- [AIM OF THE EXERCISE]:
Up to and including the line with "Figure 2. Schematic", write out the listing from its first line, minus the pictures.

- [SUPPLIED MATERIAL]:

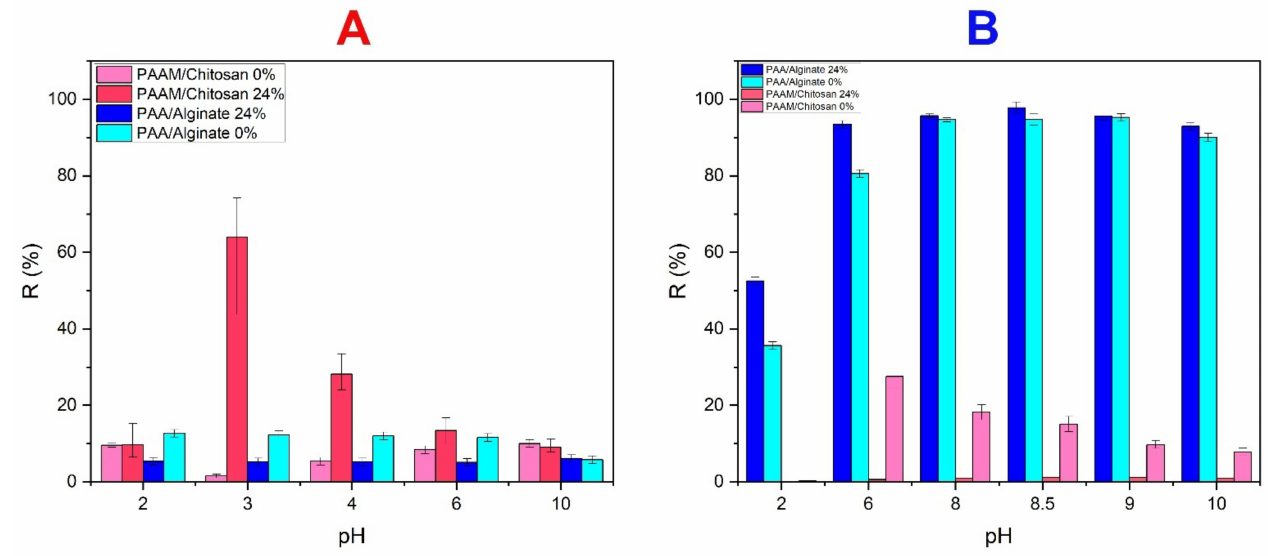
Figure 9. Effect of pH on the adsorption capacity. ( A ) Xerogel PAAM/chitosan (0.05 g) adsorbing MO (10 mg/L). ( B ) Xerogel PAA/Alginate (0.05 g) adsorbing MB (10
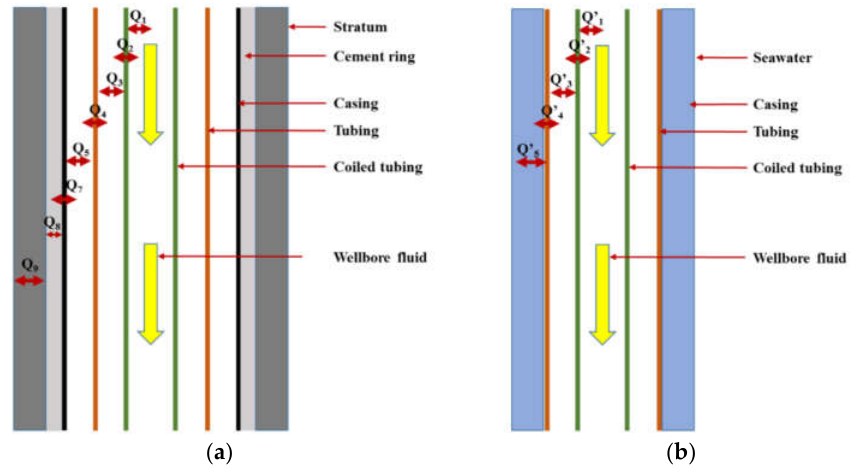
Figure 2. Schematic diagram of wellbore heat transfer. ( a ) Below the mud line. ( b ) Above the mud line.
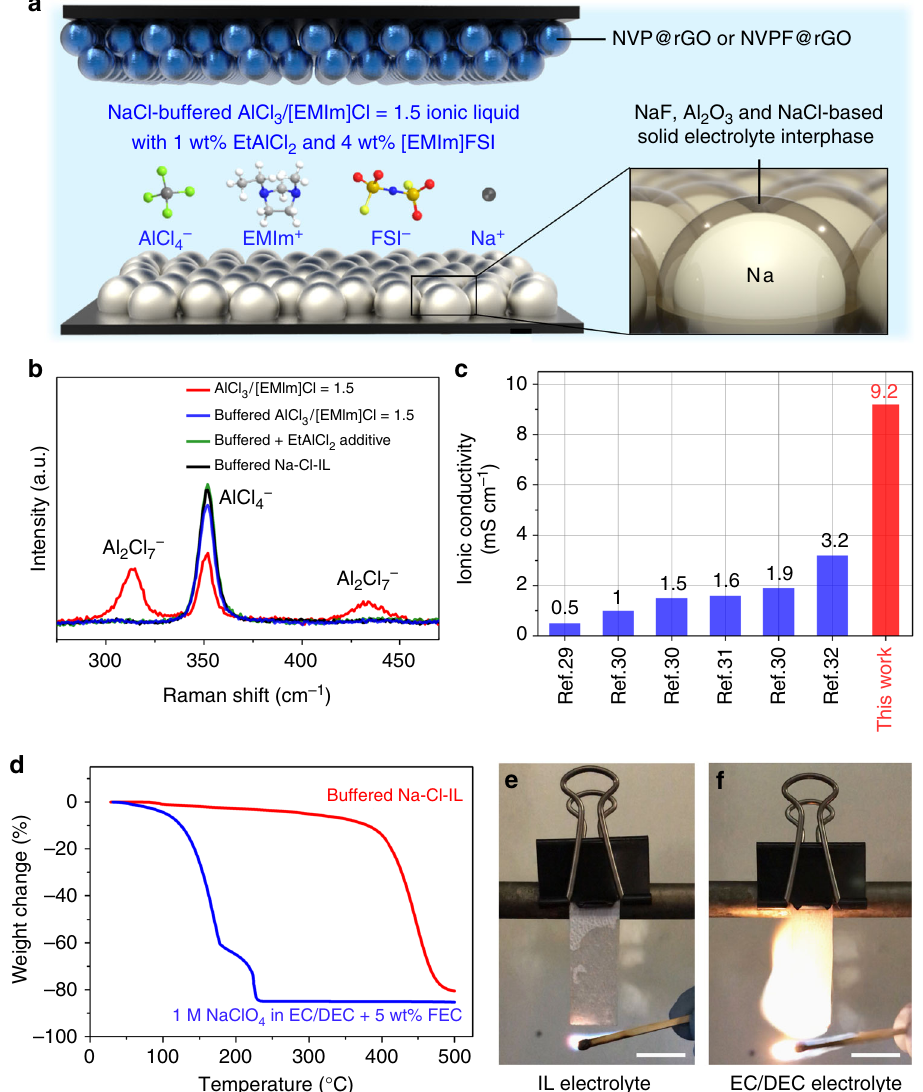
Fig. 1 Properties of the buffered Na – Cl – IL electrolyte. a Schematic illustration of the battery con fi guration and electrolyte composition of the IL electrolyte. b Raman spectra of ILs based on AlCl 3 /[EMIm]Cl = 1.5 with different additives. c Ionic conductivities of buffered Na – Cl – IL and other IL-based electrolytes for Na batteries at 25 °C 29 – 32 . d – f Thermal stability ( d ) and fl ammability tests using buffered Na – Cl – IL ( e ) and conventional 1.0 M NaClO 4 in EC:DEC (1:1 by vol) with 5 wt% FEC electrolytes ( f ). Scale bars in ( e , f ), 1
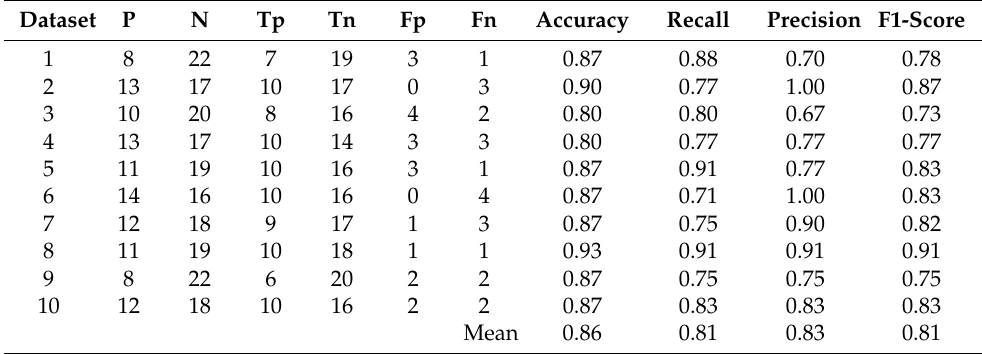
Table 4. R.F. models trained and tested on ten randomly selected datasets.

- [EXERCISE OUTPUT]:
Figure 9. Effect of pH on the adsorption capacity. ( A ) Xerogel PAAM/chitosan (0.05 g) adsorbing MO (10 mg/L). ( B ) Xerogel PAA/Alginate (0.05 g) adsorbing MB (10
Figure 2. Schematic diagram of wellbore heat transfer. ( a ) Below the mud line. ( b ) Above the mud line.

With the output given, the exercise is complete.